**Instruction 1**
Answer these questions from the message on CSHIFT performance below:
(a) How many times slower than the DO loop is the CSHIFT still?
(b) What does the code call, with a size found at run-time from the array descriptor, instead of individual functions for the usual data types?
(c) In which file does the existing code for cshift0 live?

Hi Dominique,
For the record, the following CSHIFT is still 4 times slower than the DO loop
I have looked into this a bit. The main reason is that, unlike cshift0
(without the array as shift) we do not generate individual functions to
call for the usual data types, we use memcpy with a size determined
at run-time by looking at the array descriptor. This is, of course,
quite slow.
So, the solution should probably be to generate functions like
cshift1_4_i4 and then call them. This would generate a bit of
bloat, but if people use this in a serios way, I think
this is OK.
This was already done for cshift0 a few years ago. What
we have there looks like (intrinsics/cshift0.c)
type_size = GFC_DTYPE_TYPE_SIZE (array);
switch(type_size)
{
case GFC_DTYPE_LOGICAL_1:
case GFC_DTYPE_INTEGER_1:
case GFC_DTYPE_DERIVED_1:
cshift0_i1 ((gfc_array_i1 *)ret, (gfc_array_i1 *) array, shift,
which);
return;
case GFC_DTYPE_LOGICAL_2:
case GFC_DTYPE_INTEGER_2:
cshift0_i2 ((gfc_array_i2 *)ret, (gfc_array_i2 *) array, shift,
which);
return;
so this is something that we could also emulate.
A bit of work, but nothing that looks un-doable.
Regards
Thomas

**Instruction 2**
Put the lines of the listing, from its first line through the line containing "Columbia Law School Conference on", into a JSON list of strings with one string per line, leaving out blank lines.

**Dataset content**

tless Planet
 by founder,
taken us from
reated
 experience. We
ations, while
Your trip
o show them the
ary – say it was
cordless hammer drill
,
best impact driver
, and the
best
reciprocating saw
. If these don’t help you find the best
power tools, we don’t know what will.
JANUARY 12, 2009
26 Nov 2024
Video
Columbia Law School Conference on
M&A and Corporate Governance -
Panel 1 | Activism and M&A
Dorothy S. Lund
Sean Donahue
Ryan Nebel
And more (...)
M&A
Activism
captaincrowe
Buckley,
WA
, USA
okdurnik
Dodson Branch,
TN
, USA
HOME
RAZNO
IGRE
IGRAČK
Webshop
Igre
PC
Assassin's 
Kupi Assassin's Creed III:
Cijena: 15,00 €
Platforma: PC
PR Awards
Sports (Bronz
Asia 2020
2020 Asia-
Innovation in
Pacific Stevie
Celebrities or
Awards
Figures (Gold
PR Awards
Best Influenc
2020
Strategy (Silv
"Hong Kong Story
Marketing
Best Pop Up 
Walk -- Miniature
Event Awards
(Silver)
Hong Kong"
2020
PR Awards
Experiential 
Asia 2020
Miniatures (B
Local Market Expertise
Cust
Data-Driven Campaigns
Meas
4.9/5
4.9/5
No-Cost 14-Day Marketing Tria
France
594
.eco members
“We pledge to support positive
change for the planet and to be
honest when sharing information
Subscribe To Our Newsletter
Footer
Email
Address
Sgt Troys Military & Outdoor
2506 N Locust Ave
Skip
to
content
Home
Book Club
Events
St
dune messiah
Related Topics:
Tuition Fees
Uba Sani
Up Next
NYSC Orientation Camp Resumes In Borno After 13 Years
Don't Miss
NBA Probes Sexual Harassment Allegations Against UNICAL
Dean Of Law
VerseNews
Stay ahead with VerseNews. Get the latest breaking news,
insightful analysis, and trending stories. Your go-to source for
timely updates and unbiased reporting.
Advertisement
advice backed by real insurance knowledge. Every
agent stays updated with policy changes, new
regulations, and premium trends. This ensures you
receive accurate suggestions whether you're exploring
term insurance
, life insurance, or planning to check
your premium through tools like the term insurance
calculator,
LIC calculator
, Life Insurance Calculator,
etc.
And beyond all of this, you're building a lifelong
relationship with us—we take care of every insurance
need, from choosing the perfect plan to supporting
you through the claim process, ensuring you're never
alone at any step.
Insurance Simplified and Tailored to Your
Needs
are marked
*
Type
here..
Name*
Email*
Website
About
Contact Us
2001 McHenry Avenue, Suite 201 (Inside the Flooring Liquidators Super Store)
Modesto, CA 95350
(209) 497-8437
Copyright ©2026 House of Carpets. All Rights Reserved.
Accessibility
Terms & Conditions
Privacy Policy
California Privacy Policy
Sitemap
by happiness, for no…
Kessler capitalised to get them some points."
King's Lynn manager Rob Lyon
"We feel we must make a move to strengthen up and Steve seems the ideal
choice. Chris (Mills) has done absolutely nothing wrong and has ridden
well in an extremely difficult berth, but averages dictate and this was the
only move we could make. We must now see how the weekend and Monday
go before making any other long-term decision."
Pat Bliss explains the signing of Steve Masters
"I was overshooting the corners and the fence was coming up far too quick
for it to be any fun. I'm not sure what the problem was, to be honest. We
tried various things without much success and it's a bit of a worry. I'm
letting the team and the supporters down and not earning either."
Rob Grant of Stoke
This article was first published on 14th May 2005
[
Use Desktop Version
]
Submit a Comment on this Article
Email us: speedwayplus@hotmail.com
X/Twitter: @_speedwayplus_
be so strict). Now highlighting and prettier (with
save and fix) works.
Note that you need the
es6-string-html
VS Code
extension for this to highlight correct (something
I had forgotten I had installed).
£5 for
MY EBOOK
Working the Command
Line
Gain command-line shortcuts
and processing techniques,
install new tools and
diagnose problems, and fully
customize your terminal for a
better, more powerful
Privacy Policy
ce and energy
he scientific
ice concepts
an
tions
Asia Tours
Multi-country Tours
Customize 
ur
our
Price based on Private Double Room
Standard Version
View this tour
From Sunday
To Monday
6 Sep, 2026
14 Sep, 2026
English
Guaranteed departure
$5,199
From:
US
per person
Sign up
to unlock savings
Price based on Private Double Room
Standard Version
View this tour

**Written answer 1**
(a) 4 times slower.
(b) memcpy.
(c) intrinsics/cshift0.c

**Written answer 2**
[
  "tless Planet",
  " by founder,",
  "taken us from",
  "reated",
  " experience. We",
  "ations, while",
  "Your trip",
  "o show them the",
  "ary – say it was",
  "cordless hammer drill",
  ",",
  "best impact driver",
  ", and the",
  "best",
  "reciprocating saw",
  ". If these don’t help you find the best",
  "power tools, we don’t know what will.",
  "JANUARY 12, 2009",
  "26 Nov 2024",
  "Video",
  "Columbia Law School Conference on"
]